Rewrite these lines with "top-left" swapped for "upper-left" and everything else unchanged. Leave the pictures out.
··· Material shown
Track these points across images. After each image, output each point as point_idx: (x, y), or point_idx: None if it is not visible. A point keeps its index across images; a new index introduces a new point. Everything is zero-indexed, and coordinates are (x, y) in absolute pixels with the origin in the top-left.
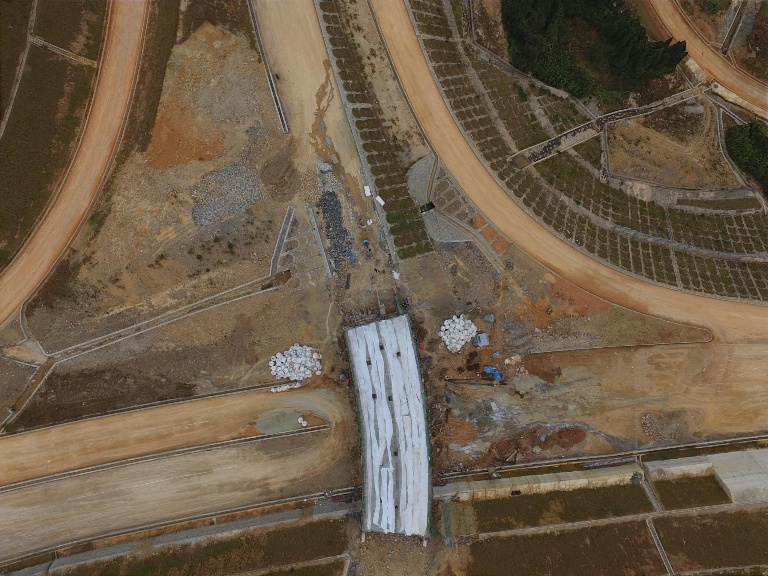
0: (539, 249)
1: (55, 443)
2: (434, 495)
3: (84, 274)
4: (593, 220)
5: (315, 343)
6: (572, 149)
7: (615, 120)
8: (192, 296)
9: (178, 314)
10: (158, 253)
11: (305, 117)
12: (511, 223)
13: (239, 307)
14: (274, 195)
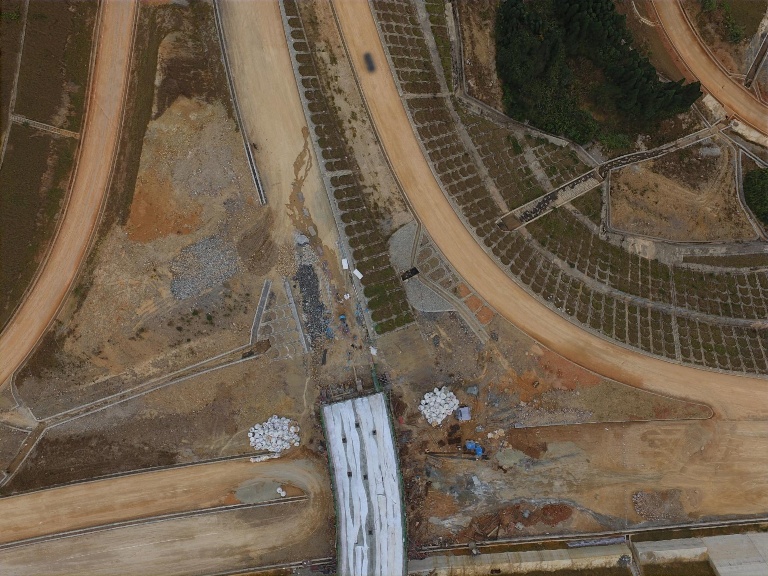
0: (526, 319)
1: (46, 506)
2: (411, 571)
3: (69, 346)
4: (588, 284)
5: (293, 415)
6: (570, 203)
7: (621, 166)
8: (174, 365)
9: (161, 382)
10: (138, 326)
11: (283, 187)
12: (497, 292)
13: (220, 376)
14: (251, 268)
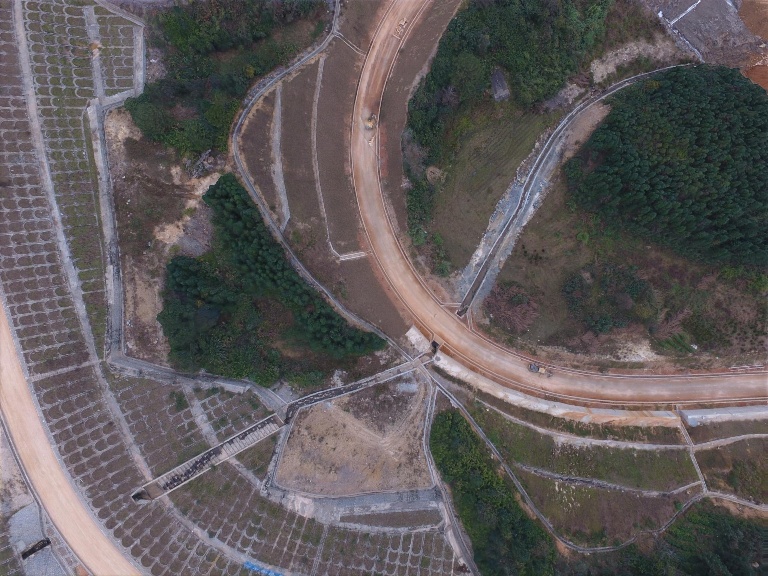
······
## Finished answer
Track these points across images. After each image, output each point as point_idx: (x, y), or point_idx: None if it is not visible. A point keeps its index across images; a new index introduces a new point. Everything is zero-indexed, and coordinates are (x, y) in absolute pixels with the origin in the upper-left.
0: (539, 249)
1: (55, 443)
2: (434, 495)
3: (84, 274)
4: (593, 220)
5: (315, 343)
6: (572, 149)
7: (615, 120)
8: (192, 296)
9: (178, 314)
10: (158, 253)
11: (305, 117)
12: (511, 223)
13: (239, 307)
14: (274, 195)
0: (526, 319)
1: (46, 506)
2: (411, 571)
3: (69, 346)
4: (588, 284)
5: (293, 415)
6: (570, 203)
7: (621, 166)
8: (174, 365)
9: (161, 382)
10: (138, 326)
11: (283, 187)
12: (497, 292)
13: (220, 376)
14: (251, 268)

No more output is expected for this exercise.